ARISE: An Adaptive Resolution-Aware Metric for Test-Time Scaling Evaluation in Large Reasoning Models
Zhangyue Yin, Qiushi Sun, Zhiyuan Zeng, Zhiyuan Yu, Qipeng Guo, Xuanjing Huang, Xipeng Qiu
TL;DR
ARISE addresses the challenge of evaluating test-time scaling for large reasoning models by introducing a per-sample, trajectory-based metric that penalizes degradation and wasted computation, paired with an adaptive sampling procedure to stabilize measurements under stochastic inference. The method computes adjacent-pair contributions with a ratio-based, magnitude-aware design and applies a variance-guided sampling protocol to allocate resources where uncertainty is highest. Empirical results across mathematical, scientific, coding, agentic, and multimodal tasks show ARISE provides more discriminative and stable assessments than traditional scaling metrics, with clear visibility into negative scaling and model evolution. The work demonstrates ARISE’s robustness, cross-dataset consistency, and practical utility for benchmarking and tracking progress in test-time scaling capabilities of modern reasoning models.
Abstract
Test-time scaling has emerged as a transformative paradigm for enhancing the performance of large reasoning models, enabling dynamic allocation of computational resources during inference. However, as the landscape of reasoning models rapidly expands, a critical question remains: how can we systematically compare and evaluate the test-time scaling capabilities across different models? In this paper, we introduce ARISE (Adaptive Resolution-aware Scaling Evaluation), a novel metric specifically designed to assess the test-time scaling effectiveness of large reasoning models.
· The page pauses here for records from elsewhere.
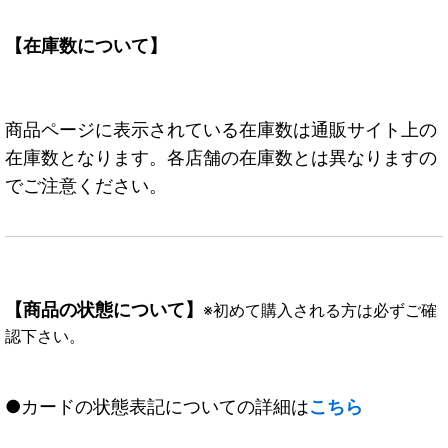
【在庫数について】
商品ページに表示されている在庫数は通販サイト上の
在庫数となります。各店舗の在庫数とは異なりますの
でご注意ください。
【商品の状態について】
※初めて購入される方は必ずご確
認下さい。
●カードの状態表記についての詳細は
こちら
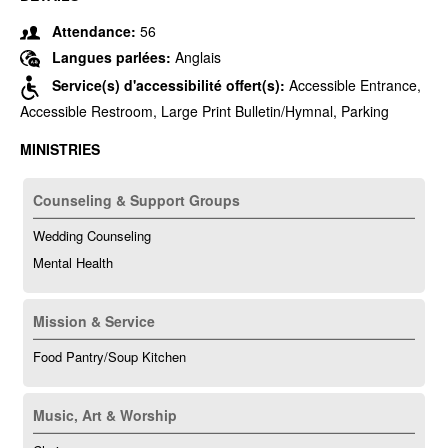
Attendance:
56
Langues parlées:
Anglais
Service(s) d'accessibilité offert(s):
Accessible Entrance,
Accessible Restroom, Large Print Bulletin/Hymnal, Parking
MINISTRIES
Counseling & Support Groups
Wedding Counseling
Mental Health
Mission & Service
Food Pantry/Soup Kitchen
Music, Art & Worship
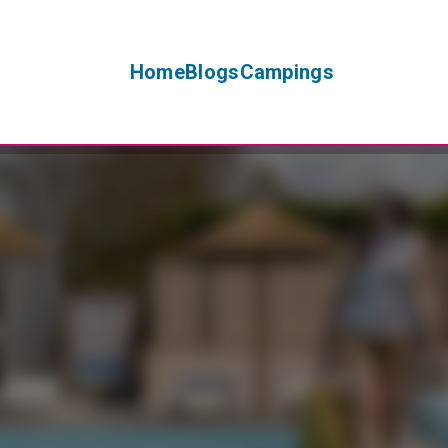
Home
Blogs
Campings
+
−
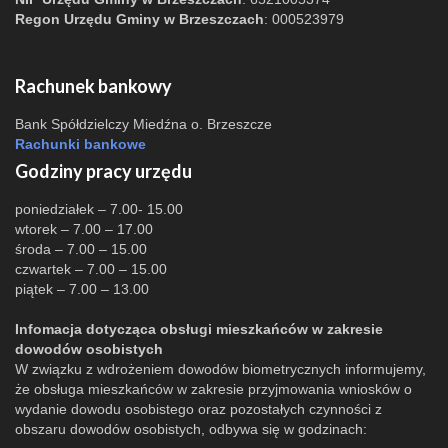
Regon Urzędu Gminy w Brzeszczach
: 000523979
Rachunek bankowy
Bank Spółdzielczy Miedźna o. Brzeszcze
Rachunki bankowe
Godziny pracy urzędu
poniedziałek – 7.00- 15.00
wtorek – 7.00 – 17.00
środa – 7.00 – 15.00
czwartek – 7.00 – 15.00
piątek – 7.00 – 13.00
Infomacja dotycząca obsługi mieszkańców w zakresie
dowodów osobistych
W związku z wdrożeniem dowodów biometrycznych informujemy,
że obsługa mieszkańców w zakresie przyjmowania wniosków o
wydanie dowodu osobistego oraz pozostałych czynności z
obszaru dowodów osobistych, odbywa się w godzinach:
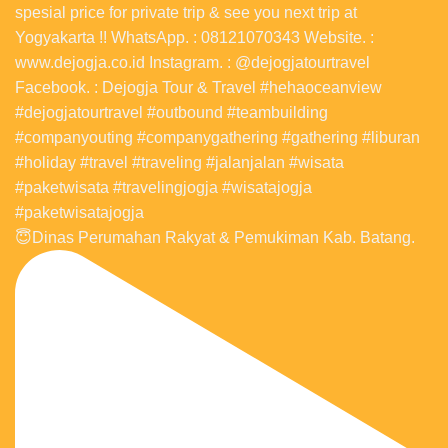
😇Dinas Perumahan Rakyat & Pemukiman Kab. Batang.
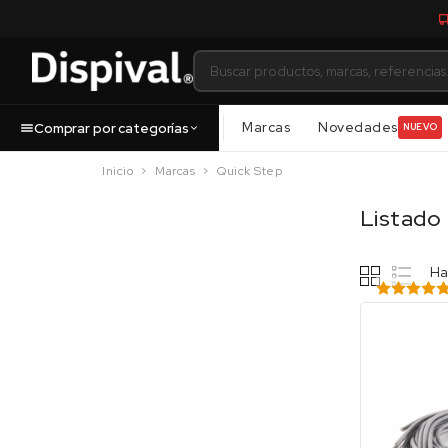
Marcas
Novedades
Comprar por categorías
NUEVO
Inicio
Marcas
Quick Step
Listado
Ha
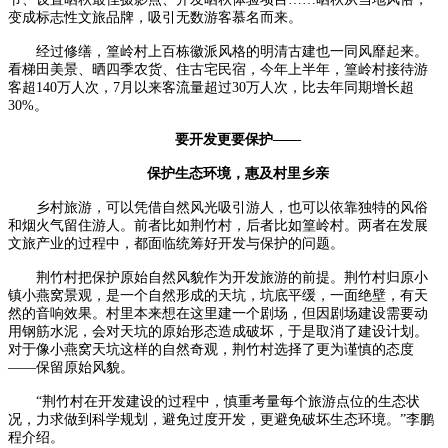
变成标志性文旅品牌，吸引无数游客慕名而来。
经过修缮，篁岭村上百栋徽派风格的明清古建也一同风靡起来。
看梯田美景、晒四季农货、住古宅民宿，今年上半年，篁岭村接待游
客超140万人次，7月以来客流量超过30万人次，比去年同期增长超
30%。
要开发更要保护——
保护生态环境，惠及村里乡亲
乡村旅游，可以凭借自然风光吸引游人，也可以依靠独特的风俗
和烟火气留住游人。前者比如荆竹村，后者比如篁岭村。两者在发展
文旅产业的过程中，都面临统筹好开发与保护的问题。
荆竹村把保护原始自然风貌作为开发旅游的前提。荆竹村归原小
镇小燕窝景观，是一个自然形成的天坑，坑底平缓，一面绝壁，有天
然的音响效果。村里本来想在这里建一个剧场，但因剧场建设需要动
用钢筋水泥，会对天坑的原始形态造成破坏，于是取消了建设计划。
对于像小燕窝天坑这样的自然奇观，荆竹村选择了更为谨慎的态度
——保留原始风貌。
“荆竹村在开发建设的过程中，慎重考量每个旅游点位的生态状
况，力求做到科学规划，避免过度开发，更避免破坏生态环境。”李鹏
程介绍。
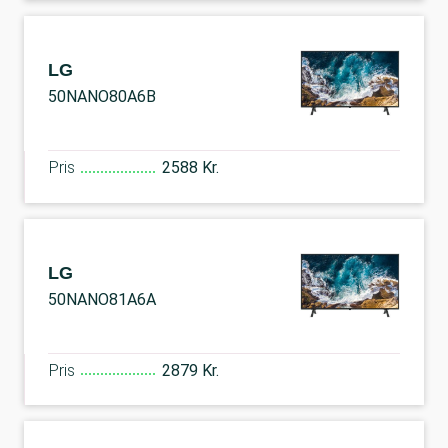
LG
50NANO80A6B
Pris
2588 Kr.
LG
50NANO81A6A
Pris
2879 Kr.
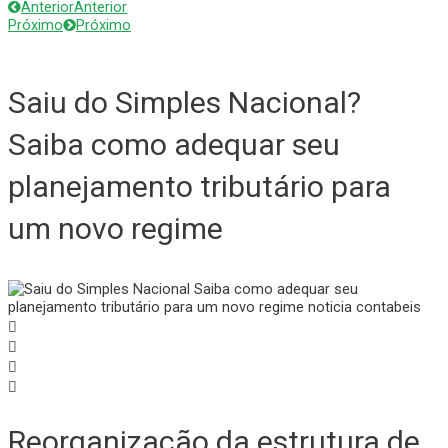
Anterior
Anterior
Próximo
Próximo
Saiu do Simples Nacional?
Saiba como adequar seu
planejamento tributário para
um novo regime
Reorganização da estrutura de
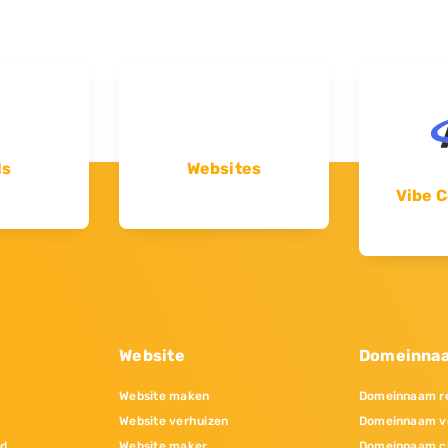
ls
Websites
Vibe C
Website
Domeinna
Website maken
Domeinnaam re
Website verhuizen
Domeinnaam v
nd
Website maker
Domeinnaam c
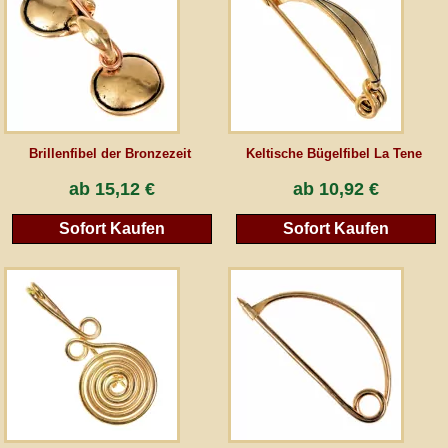
AGB
Gästebuch
Newsletter
Brillenfibel der Bronzezeit
Keltische Bügelfibel La Tene
ab
15,12 €
ab
10,92 €
Sofort Kaufen
Sofort Kaufen
Vertrag wiederrufen
*Alle Preise inkl. MwSt., inkl. Verpackungskosten, zggl. Versandkosten und zzgl.
eventueller Zölle (bei Nicht-EU-Ländern). Durchgestrichene Preise entsprechen dem
bisherigen Preis bei peraperis.com.
Zur klassischen Website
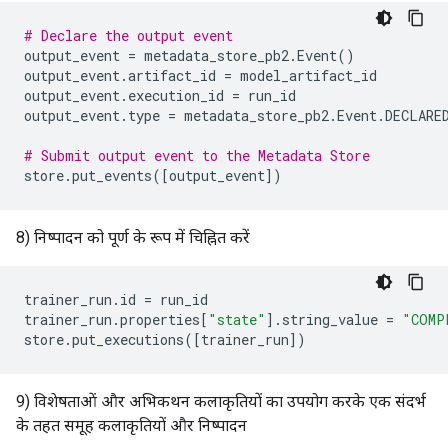
# Declare the output event
output_event
=
metadata_store_pb2
.
Event
()
output_event
.
artifact_id
=
model_artifact_id
output_event
.
execution_id
=
run_id
output_event
.
type
=
metadata_store_pb2
.
Event
.
DECLARE
# Submit output event to the Metadata Store
store
.
put_events
([
output_event
])
8) निष्पादन को पूर्ण के रूप में चिह्नित करें
trainer_run
.
id
=
run_id
trainer_run
.
properties
[
"state"
]
.
string_value
=
"COMP
store
.
put_executions
([
trainer_run
])
9) विशेषताओं और अभिकथन कलाकृतियों का उपयोग करके एक संदर्भ
के तहत समूह कलाकृतियों और निष्पादन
Unlike existing evaluation approaches, ARISE incorporates two key innovations: (1) sample-level awareness that effectively penalizes negative scaling behaviors where increased computation leads to performance degradation, and (2) a dynamic sampling mechanism that mitigates the impact of accuracy fluctuations and token count instability on the final assessment. We conduct comprehensive experiments evaluating state-of-the-art reasoning models across diverse domains including mathematical reasoning, code generation, and agentic tasks. Our results demonstrate that ARISE provides a reliable and fine-grained measurement of test-time scaling capabilities, revealing significant variations in scaling efficiency across models. Notably, our evaluation identifies Claude Opus as exhibiting superior scaling characteristics compared to other contemporary reasoning models.